The abolitionist-turned-socialist John A. Collins offers a telling contrast. A one-time colleague of both Douglass and William Lloyd Garrison, Collins went on a fundraising trip to England on behalf of the Massachusetts Anti-Slavery Society in the 1840s and returned home a devotee of the English socialist George Henry Evans. The "right of individual ownership in the soil and its products," Collins declared, are "the great cause of causes, which makes man practically an enemy to his species." Collins came to think that private property was the root of all evil.
He didn't remain much of an abolitionist after that. "At antislavery conventions," the historian John L. Thomas has noted, "Collins took a perfunctory part, scarcely concealing his impatience until the end of the meeting when he could announce that a socialist meeting followed at which the real and vital questions of the day would be discussed."

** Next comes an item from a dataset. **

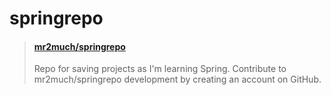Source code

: ﻿# springrepo

<blockquote class="embedly-card"><h4><a href="https://github.com/mr2much/springrepo/tree/master/form-submit">mr2much/springrepo</a></h4><p>Repo for saving projects as I'm learning Spring. Contribute to mr2much/springrepo development by creating an account on GitHub.</p></blockquote>
<script async src="//cdn.embedly.com/widgets/platform.js" charset="UTF-8"></script>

Perhaps the most significant left-wing attacks on the abolitionists at that time came in the pages of The Phalanx, a journal devoted to spreading the ideas of the French socialist Charles Fourier. "The Abolition Party," The Phalanx complained in an unsigned 1843 editorial, "seems to think that nothing else is false in our social organization, and that slavery is the only social evil to be extirpated." In fact, The Phalanx asserted, the "tyranny of capital" is the real evil to be extirpated because capitalism "reduces [the working class] in time to a condition even worse than that of slaves. Under this system the Hired Laborer is worked to excess, beggared and degraded… The slave at least does not endure these evils, which 'Civilized' society inflicts on its hirelings."
No wonder why Frederick Douglass thought the socialists were speaking arrant nonsense. He knew slavery firsthand, and he had no doubt that free labor was infinitely superior to it.
Ironically, when it came to making arguments against free labor, the socialists and the slaveholders made certain identical claims. For example, the South's leading pro-slavery intellectual, the writer George Fitzhugh, argued that free labor was "worse than slavery" because it simply meant that the capitalists were free to exploit the workers. The idea that "individuals and peoples prosper most when governed least," Fitzhugh wrote, was nothing but a lie: "It has been justly observed that under this system the rich are continually growing richer and the poor poorer." As for the pro-market writings of John Locke and Adam Smith, Fitzhugh sneered that they amounted to "every man for himself, and Devil take the hindmost."
Douglass took a different view. For example, taking a page from Locke's notion of private property emerging from man mixing his labor with the natural world, Douglass pointed to the many labors performed by black Americans as clear evidence that they were entitled to the full spectrum of natural rights. "Is it not astonishing," Douglass declared, "that, while we are plowing, planting, and reaping, using all kinds of mechanical tools, erecting houses…[that] we are called upon to prove that we are men!" Douglass's writings and speeches rang out with the very classical liberal tenets that were spurned by both the socialists and the slaveholders.
Today Frederick Douglass is best remembered as a giant of the abolitionist cause. That is as it should be. The destruction of slavery was his life's work, and he deserves to be honored and remembered for it. But as the above history also makes clear, Douglass deserves to be recognized on another front: namely, for being one of the 19th century's most eloquent critics of socialism.